Google has given up its crown, voluntarily. If you’d asked us a year or so ago to give our advice on which was the best group video call app for Android, we would have pointed you in the direction of Google Hangouts. It had provided the best answer to the central challenge of gathering on a smartphone for a group call–how to accommodate everyone on such a small screen.
Its active speaker tech automatically plucked from thumbnail obscurity whoever was currently talking and projected them center screen–it even worked on iOS. Google, however, decided to split Hangouts in half and dedicate both versions to the business community, leaving social callers with DUO, a stripped down, one-on-one app.
No one has since been able to match Hangouts for maximizing the small mobile screen. There are, however, a lot of contenders for Hangouts’ throne. The five apps below represent the best of the current Android crop–we’re judging them as social callers, accommodating groups of four to six people–and a few tips on what to look for in a group video calling service.

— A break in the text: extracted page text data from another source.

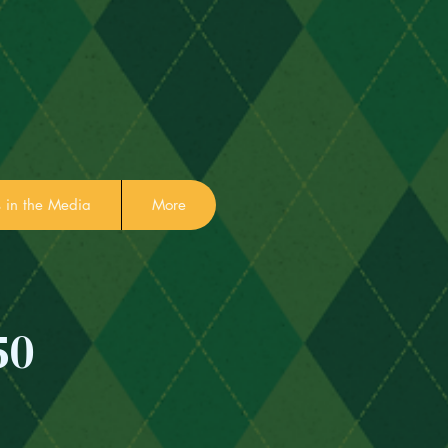
in the Media
More
50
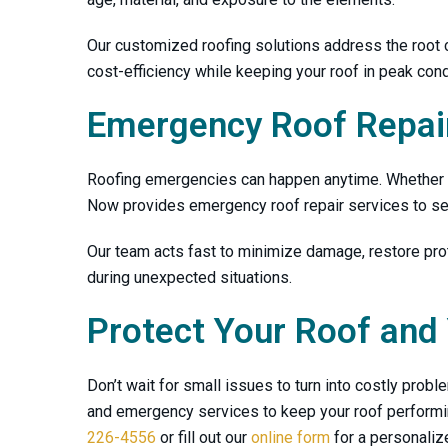
Our customized roofing solutions address the root
cost-efficiency while keeping your roof in peak cond
Emergency Roof Repair
Roofing emergencies can happen anytime. Whether it
Now
provides emergency roof repair services to sec
Our team acts fast to minimize damage, restore prot
during unexpected situations.
Protect Your Roof and
Don’t wait for small issues to turn into costly prob
and emergency services to keep your roof performing
226-4556
or fill out our
online form
for a personaliz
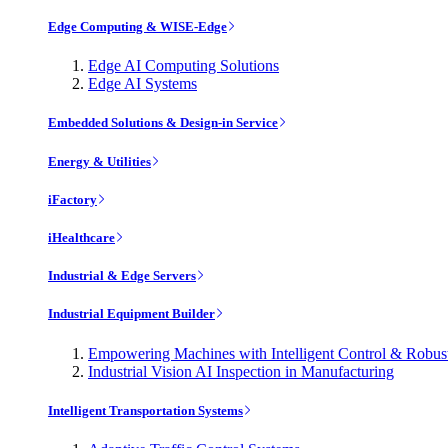
Edge Computing & WISE-Edge
Edge AI Computing Solutions
Edge AI Systems
Embedded Solutions & Design-in Service
Energy & Utilities
iFactory
iHealthcare
Industrial & Edge Servers
Industrial Equipment Builder
Empowering Machines with Intelligent Control & Robu
Industrial Vision AI Inspection in Manufacturing
Intelligent Transportation Systems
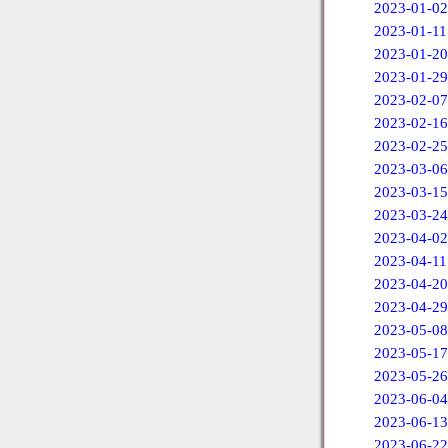
2023-01-02
2023-01-11
2023-01-20
2023-01-29
2023-02-07
2023-02-16
2023-02-25
2023-03-06
2023-03-15
2023-03-24
2023-04-02
2023-04-11
2023-04-20
2023-04-29
2023-05-08
2023-05-17
2023-05-26
2023-06-04
2023-06-13
2023-06-22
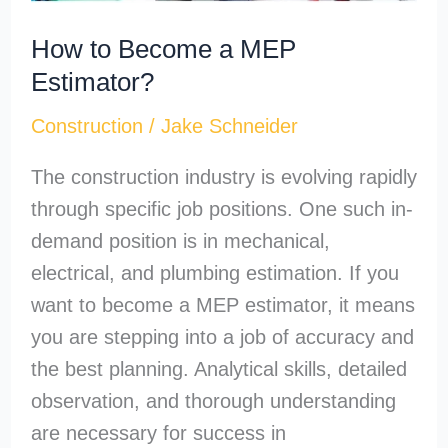
How to Become a MEP
Estimator?
Construction
/
Jake Schneider
The construction industry is evolving rapidly
through specific job positions. One such in-
demand position is in mechanical,
electrical, and plumbing estimation. If you
want to become a MEP estimator, it means
you are stepping into a job of accuracy and
the best planning. Analytical skills, detailed
observation, and thorough understanding
are necessary for success in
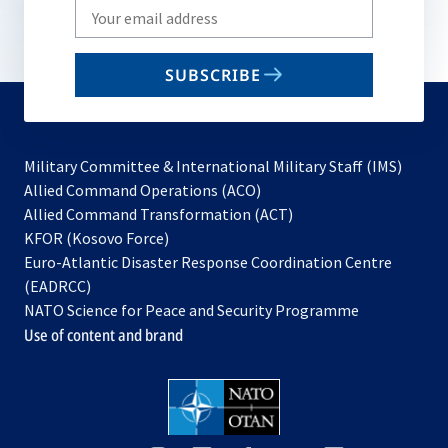
Write
your
email
SUBSCRIBE
to
subscribe
Military Committee & International Military Staff (IMS)
opens
Allied Command Operations (ACO)
in
opens
Allied Command Transformation (ACT)
opens
a
in
KFOR (Kosovo Force)
in
new
a
Euro-Atlantic Disaster Response Coordination Centre
a
tab
new
(EADRCC)
new
tab
NATO Science for Peace and Security Programme
tab
Use of content and brand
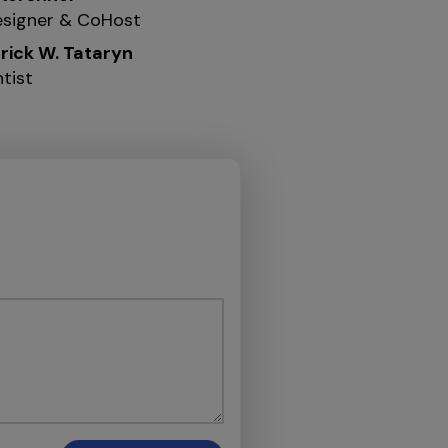
signer & CoHost
erick W. Tataryn
tist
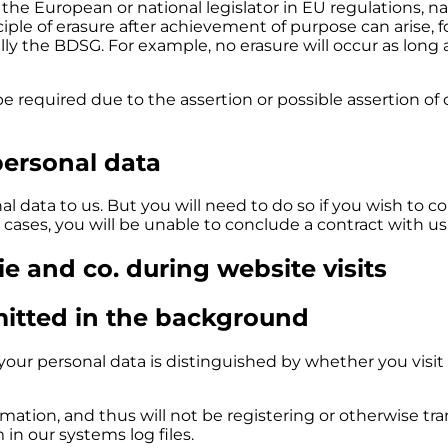
 the European or national legislator in EU regulations, na
ple of erasure after achievement of purpose can arise, f
ly the BDSG. For example, no erasure will occur as long 
be required due to the assertion or possible assertion of 
personal data
l data to us. But you will need to do so if you wish to co
 cases, you will be unable to conclude a contract with us
kie and co. during website visits
mitted in the background
our personal data is distinguished by whether you visit 
rmation, and thus will not be registering or otherwise tr
in our systems log files.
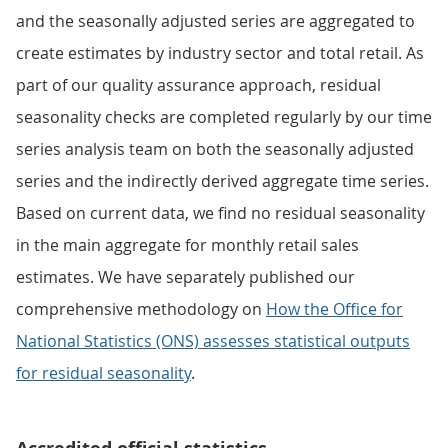
and the seasonally adjusted series are aggregated to
create estimates by industry sector and total retail. As
part of our quality assurance approach, residual
seasonality checks are completed regularly by our time
series analysis team on both the seasonally adjusted
series and the indirectly derived aggregate time series.
Based on current data, we find no residual seasonality
in the main aggregate for monthly retail sales
estimates. We have separately published our
comprehensive methodology on
How the Office for
National Statistics (ONS) assesses statistical outputs
for residual seasonality
.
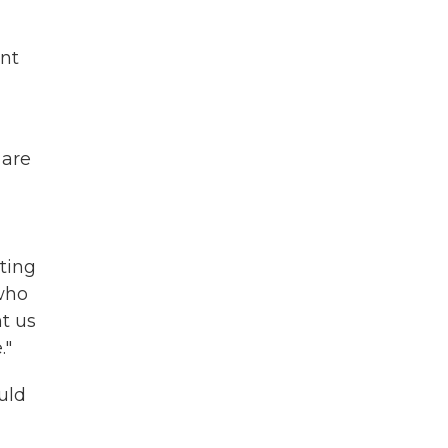
int
 are
oting
 who
nt us
."
uld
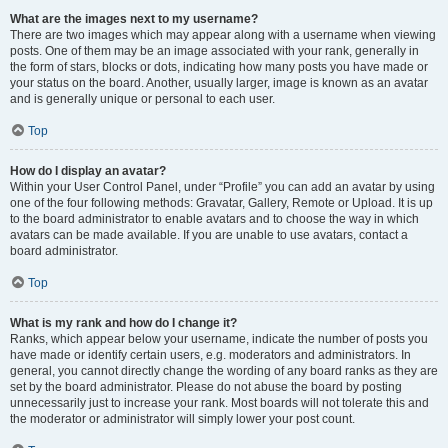
What are the images next to my username?
There are two images which may appear along with a username when viewing
posts. One of them may be an image associated with your rank, generally in
the form of stars, blocks or dots, indicating how many posts you have made or
your status on the board. Another, usually larger, image is known as an avatar
and is generally unique or personal to each user.
Top
How do I display an avatar?
Within your User Control Panel, under “Profile” you can add an avatar by using
one of the four following methods: Gravatar, Gallery, Remote or Upload. It is up
to the board administrator to enable avatars and to choose the way in which
avatars can be made available. If you are unable to use avatars, contact a
board administrator.
Top
What is my rank and how do I change it?
Ranks, which appear below your username, indicate the number of posts you
have made or identify certain users, e.g. moderators and administrators. In
general, you cannot directly change the wording of any board ranks as they are
set by the board administrator. Please do not abuse the board by posting
unnecessarily just to increase your rank. Most boards will not tolerate this and
the moderator or administrator will simply lower your post count.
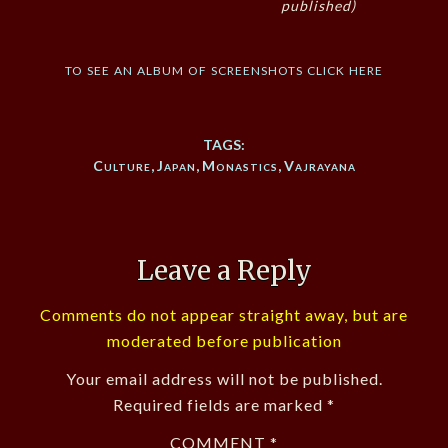
published)
to see an album of screenshots click here
TAGS:
Culture
,
Japan
,
Monastics
,
Vajrayana
Leave a Reply
Comments do not appear straight away, but are
moderated before publication
Your email address will not be published.
Required fields are marked
*
COMMENT
*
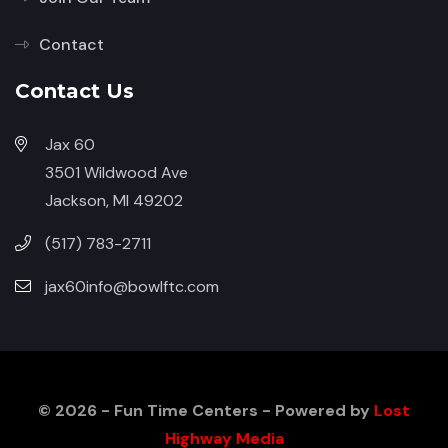
Contact
Contact Us
Jax 60
3501 Wildwood Ave
Jackson, MI 49202
(517) 783-2711
jax60info@bowlftc.com
© 2026 - Fun Time Centers - Powered by
Lost
Highway Media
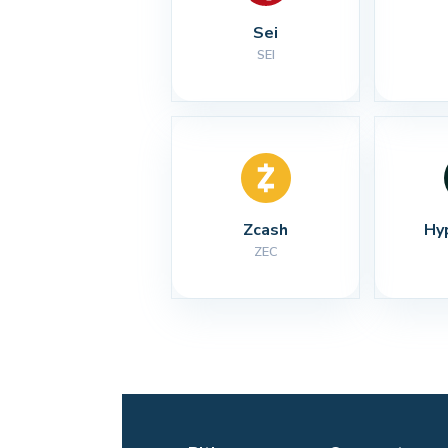
Sei
SEI
Zcash
Hy
ZEC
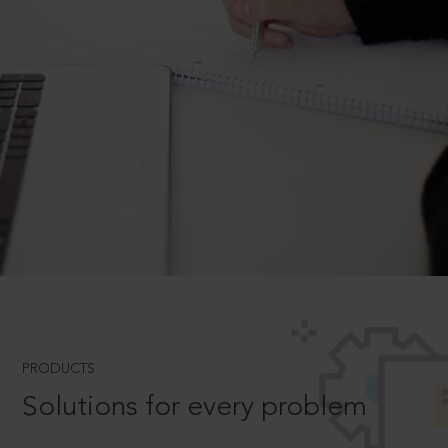
PRODUCTS
Solutions for every problem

Busy, busy, busy. Facebook Messenger is intended to be the central hub of your online social life, and as such is packed with every messaging and video calling feature you could name–so much so that Facebook released a “Lite” Android-only version that concentrates on messaging alone and ditches cloned Snapchat features and, sadly, video calling. However, viewed as a video caller, Facebook Messenger is one of the better apps on offer for Androids. It’s reliable, easy to use, and can hosts group video calls of up to 50 people–although the reality is that only six people can share the screen at a time, with the rest relegated to being audience members. Those six enjoy all the masks, emojis, and links to the (very) wide Facebook world, though, and they won’t be disappointed by the call quality.
If you haven’t heard, there’s a new Skype in town. Microsoft recently gave the aging app a social media-focused makeover, and the result is a familiar, reliable group video caller with some modern standards finally thrown in. Most of the attention has gone to the messaging side of things, but group calling still holds up well–although, if there are more than four people on a call (tops out at 25) you’ll have to manually select the current speaker from a scroll of thumbnails at the bottom, which can be tedious. The new additions include messaging staples such as reaction and attention-seeking emojis, which streamline things a little.
This app, as we mentioned in our JusTalk review a little while ago, is more fun than function. In other words, it lacks the complex features of some bigger name video calling apps, but you can draw all over your friends’ faces during a group call. The app’s doodle feature–which lets you drag a virtual crayon across a live screen with your finger–is one of three features that make JusTalk worth considering. The others are a night vision setting, which improves the contrast of an incoming call, and a video recording function that lets you store clips from your group call to your phone for later sharing and reminiscing.
Kik is one of the more forward-thinking video calling apps currently available. Its big idea was to allow simultaneous messaging and video calling, without making users switch between the two. Instead, your video call chat windows shrink to little circles and hover near the top of your screen while you type away. As a result, those windows get very small, and it could be argued that it defeats the purpose of a visual call if you can barely see your friends’ faces. However, the feature is just an added bonus to a solid service that allows video calls of up to six people and offers all the basic graphic and functional features of a social chat app.
Google’s demise is the LINE app’s timely gain. The Japanese giant, with 200 million monthly active users, recently made two nice additions to its Android video calling offering. It now supports group video calls in landscape format (which is strangely rare), and it added a live streaming feature called Chat Live that supports groups of up to 200 people. The app supports four video callers on the screen at a time–and lets you arrange the chat windows any way you want–with the others reduced to thumbnails around the main frame, and, similar to Kik, you can shrink the video chat windows and use your phone for other activities. Big in Asia but yet to catch on in the U.S., if you can get your friends to switch from whatever they’re currently using, they’ll find LINE is a quality group video option.
And the Winner for Best Group Video Call App for Android Is…
Here at VC Daily we may have different priorities than younger users (emojis, masks, and other cute features don’t make or break an app for us) but we’d choose Skype over the others in this list any day. The bottom line is that Skype works, and its solid, reliable performance and uncluttered interface make it the best of this current generation of video calling apps for Android. The new upgrade will increase its appeal to social messaging fans, and though it’s been eclipsed in user numbers by Messenger, WhatsApp, and Snapchat, it’s the more reliable video experience.
Plus, it passes our three criteria for any group video call app:
- It works across devices, over network and wifi, and is reliable even in low coverage areas.
- It passes the eye test when presenting four to six people on screen.
- It incorporates messaging, emojis, and links to wider social media platforms.
If your Android video calling app can’t do all those things, try a new one from the list above.